Saturday, March 5, 2011
Mini shuttle launches!
The launch happened Saturday at 5:46 p.m. after crews ran into some technical problems.
The United Launch Alliance said workers at the pad need more time to replace a "regulator valve on a piece of equipment on the system that provides a helium purge to the rocket's interstage adapter area."
On Friday, the X37-B experimental space plane was set to head to orbit on an Atlas V rocket from Cape Canaveral Air Force Station on a second test run.
Gusty winds and thick clouds around the Air Force station caused launch managers to scrub both attempts.
The first Orbital Test Vehicle launched last April and spent nearly 225 days above Earth before making an automatic landing at California's Vandenberg Air Force Base.

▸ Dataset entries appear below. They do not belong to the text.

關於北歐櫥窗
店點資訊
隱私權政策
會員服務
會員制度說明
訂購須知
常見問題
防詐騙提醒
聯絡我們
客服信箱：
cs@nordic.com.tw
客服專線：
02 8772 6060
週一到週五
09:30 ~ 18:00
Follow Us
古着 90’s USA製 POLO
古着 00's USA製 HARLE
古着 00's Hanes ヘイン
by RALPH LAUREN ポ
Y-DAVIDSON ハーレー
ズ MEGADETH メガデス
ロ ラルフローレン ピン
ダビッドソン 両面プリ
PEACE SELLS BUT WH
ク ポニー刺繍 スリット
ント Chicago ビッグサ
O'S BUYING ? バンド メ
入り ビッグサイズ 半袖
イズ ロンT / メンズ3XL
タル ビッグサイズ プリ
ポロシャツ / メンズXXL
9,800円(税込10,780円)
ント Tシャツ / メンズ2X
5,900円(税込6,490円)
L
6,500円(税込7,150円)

The unmanned craft is about the size of two and a half mini-vans and looks like a mini shuttle, based on a NASA prototype from the 1990s that was never built.

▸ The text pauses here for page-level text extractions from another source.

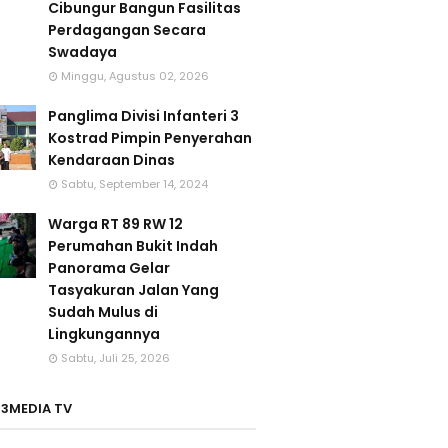
Cibungur Bangun Fasilitas
Perdagangan Secara
Swadaya
Minggu, Agustus 02, 2026
Panglima Divisi Infanteri 3
Kostrad Pimpin Penyerahan
Kendaraan Dinas
Sabtu, September 14, 2024
Warga RT 89 RW 12
Perumahan Bukit Indah
Panorama Gelar
Tasyakuran Jalan Yang
Sudah Mulus di
Lingkungannya
Sabtu, Juli 25, 2026
3MEDIA TV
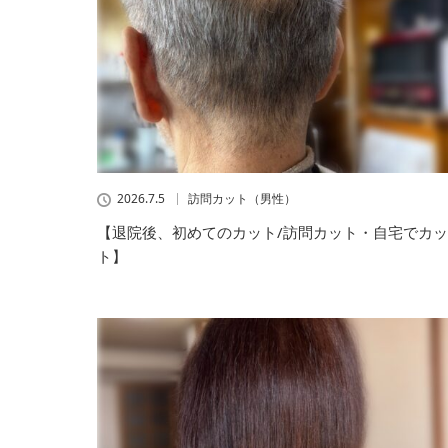
2026.7.5
訪問カット（男性）
【退院後、初めてのカット/訪問カット・自宅でカッ
ト】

Now the space plane in the hands of the Air Force, which through these tests hopes to usher in a new era of reusable space technology.
In the future, planners hope to conduct experiments, rendezvous with other spacecraft and stay in low-Earth orbit for up to 270 days.
The OTV test falls under the Air Force umbrella, which means it is classified by the military.
With that, much of the mission is secret, but the first craft stayed in orbit until landing at Vandenberg on Dec. 3, 2010.